Sem festa, sem alarde, suave como a brisa do rio, a notícia da construção
da segunda unidade da Aracruz em Guaíba não causou surpresa na população.
Ao contrário: a cidade tratou o anúncio como notícia velha.
- A cidade já sabia que isso ia acontecer - disse o empresário Marcelo
Batista, proprietário de duas óticas no centro de Guaíba.
A informação circulava na cidade desde o final do ano passado quando a
Aracruz passou a comprar, relatam os moradores, terrenos e residências ao
redor da atual unidade. Pelo menos uma das supostas aquisições não passa
de boato, mas se espalhou como rastro de pólvora acesa: o posto de
gasolina em frente ao portão de entrada da Aracruz teria sido comprado
pela fabricante de celulose. Ubirajara Marchaki Pires, proprietário do
estabelecimento, nega o negócio alegando que a Aracruz jamais fez uma
proposta.
Como o local é ponto de encontro de jovens nas madrugadas de sexta
e sábado, o boato ganhou status de verdade com o passar dos meses. Em
março, quando tudo parecia decidido a favor do município, veio a
destruição do laboratório e viveiro da Aracruz pela Via Campesina, mas
Marcelo acredita que a depredação não chegou a assustar a população com
um possível recuo.
- Eles não tinham como voltar atrás, investiram muito dinheiro - conta o
empresário.
A nova unidade é o segundo grande passo econômico da cidade, avalia o
prefeito Manoel Stringhini (PMDB). O primeiro foi no distante 1966, quando
a Borregard decidiu instalar a primeira fábrica de celulose na cidade. A
planta chegou a ser responsável por 70% da renda do município, mas agora
divide o posto de propulsora econômica com o centro de distribuição da
Toyota.
Apesar da aparente indiferença, a notícia de ontem tirou uma espinha
atravessada na garganta dos guaibenses há sete anos. Após a desistência
da Ford de se instalar na cidade, Guaíba olhava para o progresso de Porto
Alegre com rancor do outro lado do rio. A chegada da Toyota em 2005 e da
Aracruz, que comprou a fábrica de celulose da Klabin em 2003, amenizaram o
sentimento de derrota. Mas só agora a cidade sente-se verdadeiramente
vingada.
- Recuperamos a Ford com juros e correção monetária - comentou o prefeito.
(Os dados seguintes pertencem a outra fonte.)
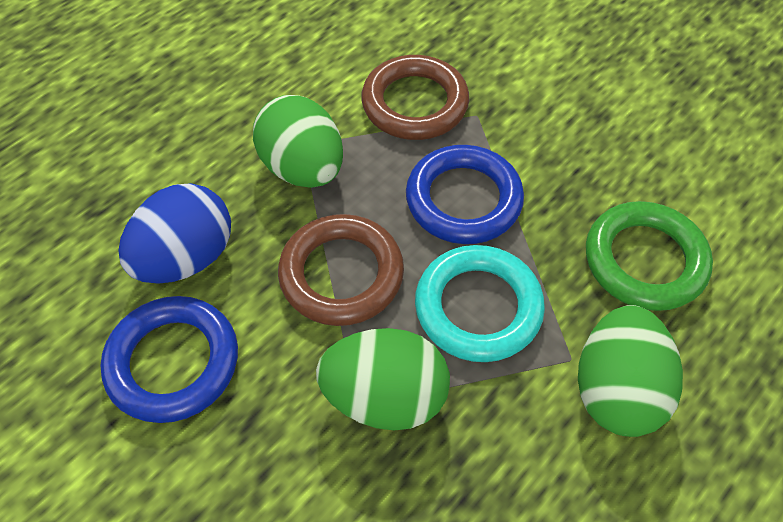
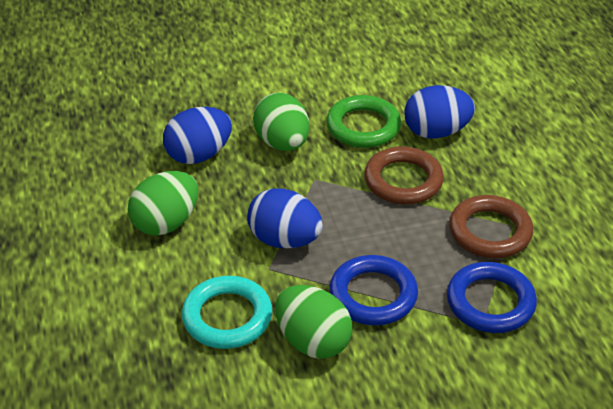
blue egg: 1 -> 3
A nova unidade começa a ser construída em cinco anos e, por isso, os novos
empregos vão demorar a chegar. Mas o investimento já dá esperanças aos
desempregados. Aos 15 anos, Juliana Lisboa é uma das jovens em busca de
oportunidades e que terá boa idade para bater na porta da Aracruz quando
a unidade estiver pronta. Dois irmãos trabalharam na fábrica e os patrões
da mãe de Juliana são empregados da Aracruz.
- Foi o melhor serviço que o meu irmão teve. Era Aracruz isso, Aracruz
aquilo - conta Juliana.
Agora, o único temor de Juliana e dos demais jovens quanto ao futuro da
cidade é pelo fechamento do posto de gasolina.
- Estamos apavorados. É o nosso ponto de encontro - diz Ana Franco da
Silva, 30 anos, amiga de Juliana e monitora de trânsito.
Sorte que esta informação não passa de boato.